Dive Brief:
- Most major U.S. hospital operators saw their stocks take double-digit dips Wednesday following the election of Donald Trump, who has promised to repeal the Affordable Care Act upon taking office.
- Hospital investors could be concerned rolling back health insurance coverage will result in more uncompensated care and bad debt for hospitals.
- While hospitals saw drops, however, insurers saw mixed results and pharmaceutical companies saw increases as concerns evaporated around price regulation that was part of rival Hillary Clinton's healthcare platform.
Dive Insight:
The uncertainty around the future of healthcare, brought by the election of a presidential candidate who has promised to repeal the ACA without a distinct plan for how to replace it, was reflected Wednesday in industry stocks.
Hospitals took the biggest hit. According to a rundown from Business Insider:
- Tenet Healthcare (THC) went down as much as 25%, closed at $15.20 per share;
- Community Health Systems (CYH) closed at $4.65 per share, down from $5.93 per share;
- HCA Holdings (HCA) closed at $72.16 per share, down from $80.88 per share;
- LifePoint Health (LPNT) closed at $52.80, down from the $61 per share mark; and
- Universal Health Services' (UHS) closed at $119.26 per share, down from around $128 per share.

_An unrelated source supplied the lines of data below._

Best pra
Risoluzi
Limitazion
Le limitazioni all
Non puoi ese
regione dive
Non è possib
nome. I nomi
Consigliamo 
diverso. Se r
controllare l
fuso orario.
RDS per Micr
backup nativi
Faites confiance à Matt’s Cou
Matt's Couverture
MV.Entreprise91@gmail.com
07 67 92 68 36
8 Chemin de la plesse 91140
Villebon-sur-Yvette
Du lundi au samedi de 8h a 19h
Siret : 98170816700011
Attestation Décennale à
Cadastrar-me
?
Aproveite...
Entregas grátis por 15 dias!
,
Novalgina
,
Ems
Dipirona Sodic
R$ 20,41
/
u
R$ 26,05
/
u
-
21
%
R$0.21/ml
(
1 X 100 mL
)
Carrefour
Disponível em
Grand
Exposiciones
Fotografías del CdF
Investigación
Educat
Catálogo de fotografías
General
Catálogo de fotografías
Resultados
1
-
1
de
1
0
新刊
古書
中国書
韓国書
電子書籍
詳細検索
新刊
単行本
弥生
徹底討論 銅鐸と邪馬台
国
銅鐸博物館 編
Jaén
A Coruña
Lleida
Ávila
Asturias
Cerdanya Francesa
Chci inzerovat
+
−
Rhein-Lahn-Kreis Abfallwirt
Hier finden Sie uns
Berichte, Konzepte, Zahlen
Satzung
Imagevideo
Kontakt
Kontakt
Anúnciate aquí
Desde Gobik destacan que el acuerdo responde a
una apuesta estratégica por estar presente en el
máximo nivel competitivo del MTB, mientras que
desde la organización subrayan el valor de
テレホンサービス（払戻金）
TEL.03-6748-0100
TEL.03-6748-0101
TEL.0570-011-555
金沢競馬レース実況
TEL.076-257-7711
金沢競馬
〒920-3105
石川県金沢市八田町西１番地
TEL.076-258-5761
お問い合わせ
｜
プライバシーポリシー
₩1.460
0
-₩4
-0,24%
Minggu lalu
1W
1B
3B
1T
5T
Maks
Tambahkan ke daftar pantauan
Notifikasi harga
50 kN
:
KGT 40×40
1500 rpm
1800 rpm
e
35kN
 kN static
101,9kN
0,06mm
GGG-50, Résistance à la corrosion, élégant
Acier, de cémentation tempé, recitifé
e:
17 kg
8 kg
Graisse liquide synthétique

Insurers saw a variety of impacts, sources reported, with many having recently blamed losses on their ACA marketplace participation and already having begun to distance themselves from it.

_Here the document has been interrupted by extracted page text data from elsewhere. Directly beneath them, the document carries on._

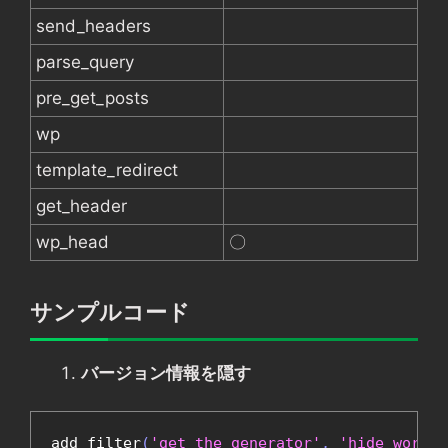
send_headers
parse_query
pre_get_posts
wp
template_redirect
get_header
wp_head
〇
サンプルコード
バージョン情報を隠す
add_filter
(
'get_the_generator'
,
'hide_wordpr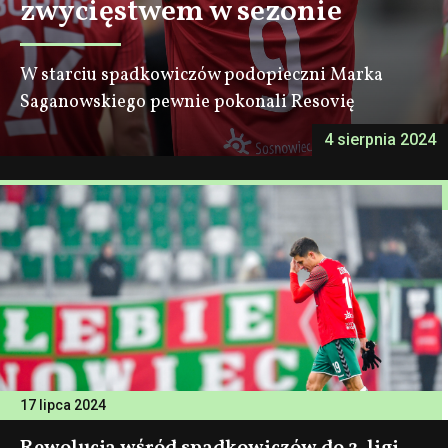
zwycięstwem w sezonie
W starciu spadkowiczów podopieczni Marka
Saganowskiego pewnie pokonali Resovię
4 sierpnia 2024
17 lipca 2024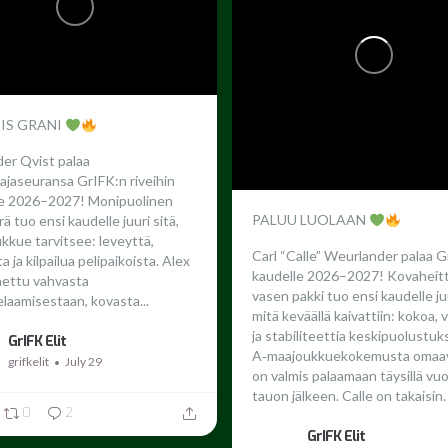
 IS GRANI
er Qvist palaa
ajaseuransa GrIFK:n riveihin
le 2026–2027!
Monipuolinen
PALUU LUOLAAN
ä tuo ensi kaudelle juuri sitä,
ukkue tarvitsee: leveyttä,
Carl “Calle” Weurlander palaa G
 ja kilpailua pelipaikoista. Alex
kaudelle 2026–2027!
Kovaheit
nettu vahvasta
vasen pakki tuo ensi kaudelle juu
laamisestaan, kovasta...
mitä keväällä kaivattiin: kokoa,
ja stabiliteettia keskipuolustuk
GrIFK Elit
A‑maajoukkuekokemusta omaav
grifkelit
July 29
on valmis palaamaan täysillä vu
tauon jälkeen.
Calle on takaisin. 
0
2
GrIFK Elit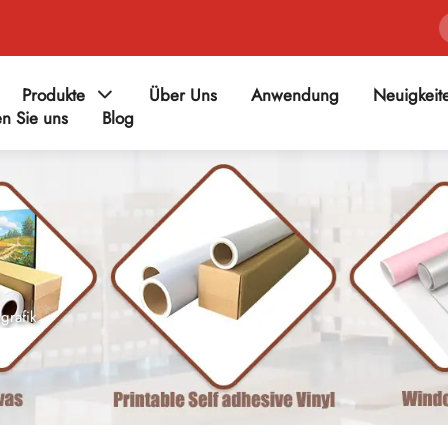
Produkte
Über Uns
Anwendung
Neuigkeit
en Sie uns
Blog
grafik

UnitedHealth Group was down slightly (closed at $141.87, down from $142.85) while Anthem initially dropped less than 1% and then went to a gain (closed at $128.75, up from around $126 per share). Aetna saw a bigger jump of (closed at $118.01, up from $112.80), Cigna jumped (closed $135.76, up from around $129 per share), and Humana increased (closed at $185.94, up from $179.03), perhaps thanks to its Medicare business being seen as separate from the issues of the ACA.
Meanwhile, managed care provider Centene saw its stock drop quite a bit (closed at $54.04 per share, down from around the $66 mark). Centene has focused on its Medicaid business as well as expanding its ACA business, both in peril under the promise of an ACA repeal which would presumably include rollbacks of Medicaid expansion.
Centene CEO Michael Neidorff was among those suggesting Wednesday the drops were the result of a "gross overreaction" to Trump's unexpected election and he was confident they would rebound.